MDMA withdrawal may manifest similarly to the crash experienced during withdrawal from other psychostimulant drugs such as methamphetamine. The features of withdrawal may include concentration problems, fatigue, anxiety, and mild depression, though they rarely require specific medical intervention prior to resolution.

Among synthetic drugs, like bath salts and Spice, some more complex clinical presentations may arise.

Though information on these relatively new drugs is not exhaustive, by any means, there are case reports of severe associated withdrawal events, including violent behavior and persistent amnesia.

In most cases, these side effects resolve following the initial detox period. However, given the potential need for more emergent medical attention during the acute intoxication period for these drugs, detoxification efforts should provide thorough supervision, frequent progress evaluations, and allow for the escalation to a more acute care setting, if required.
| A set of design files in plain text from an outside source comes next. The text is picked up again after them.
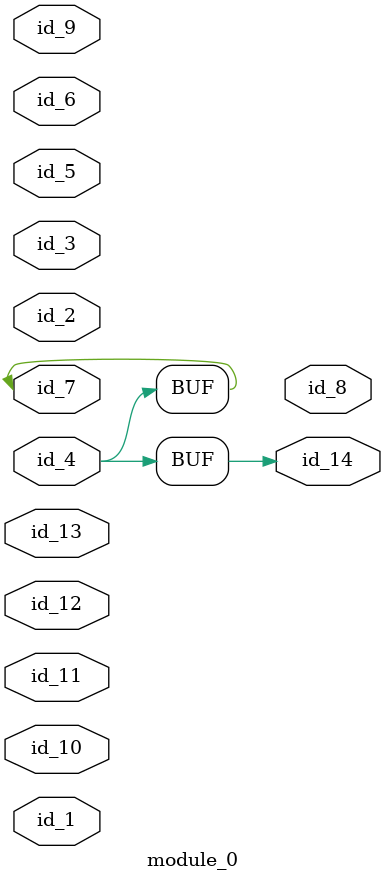
<source format=v>
module module_0 (
    id_1,
    id_2,
    id_3,
    id_4,
    id_5,
    id_6,
    id_7,
    id_8,
    id_9,
    id_10,
    id_11,
    id_12,
    id_13,
    id_14
);
  output id_14;
  inout id_13;
  inout id_12;
  inout id_11;
  inout id_10;
  input id_9;
  output id_8;
  inout id_7;
  input id_6;
  input id_5;
  inout id_4;
  inout id_3;
  inout id_2;
  inout id_1;
  assign id_7  = id_4;
  assign id_14 = id_4;
endmodule

</source>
Medications for Marijuana Withdrawal

Despite previous beliefs, many in the addiction field have described a distinct marijuana withdrawal syndrome seen to arise in a significant portion of heavy users who suddenly quit. In 2013, findings from SAMHSA’s National Survey on Drug Use and Health indicated that 845,000 individuals received some form of substance use treatment for marijuana use. Some people detoxing from marijuana find themselves feeling depressed, anxious, irritable, and tired due to lack of restful sleep during withdrawal. The marijuana withdrawal syndrome rarely requires prescription pharmacologic intervention, though screening for and adequate medical treatment of significant anxiety, depression, and suicidal ideation is recommended.

Medications for Alcohol Detox

People who detox from alcohol or other depressants may experience symptoms that range from mildly unpleasant to potentially dangerous. Some of these include:

  • Elevated heart rate and blood pressure.
  • Sweating.
  • Nausea and vomiting.
  • Loss of appetite.
  • Increased sensitivity to sensory stimuli and headaches.
  • Trembling.
  • Sleep disturbances and nightmares.
  • Concentration difficulties.
  • Anxiety.
  • Agitation.
  • Hallucinations and delusions.
  • Generalized seizures.

More severe complications of acute alcohol withdrawal, such as delirium tremens, affect around 10 percent of people who withdraw from alcohol, per the National Institute on Alcohol Abuse and Alcoholism. Because of the risk for agitation, seizures, and other potentially severe symptoms, detox for alcohol withdrawal frequently involves round-the-clock monitoring and the use of sedative medications for seizure prophylaxis. Benzodiazepines are commonly the agent of choice to this end as they calm psychomotor agitation. Valium (diazepam) and Librium (chlordiazepoxide) are commonly administered to manage alcohol withdrawal during a medical detox.

When more than one substance of abuse is at play, withdrawal can be slightly more complex, but that shouldn’t deter anyone from seeking help. Individual withdrawal syndromes can be prioritized in terms of the risks they pose to a recovering polydrug user and managed accordingly.

In addition, support groups and therapy are great additions to any detox regimen. Detox on its own is no substitute for comprehensive addiction treatment and is typically followed by a longer period of structured substance use rehabilitation. With the help of professional staff members and medications, as needed, detox can be a manageable and life-changing experience.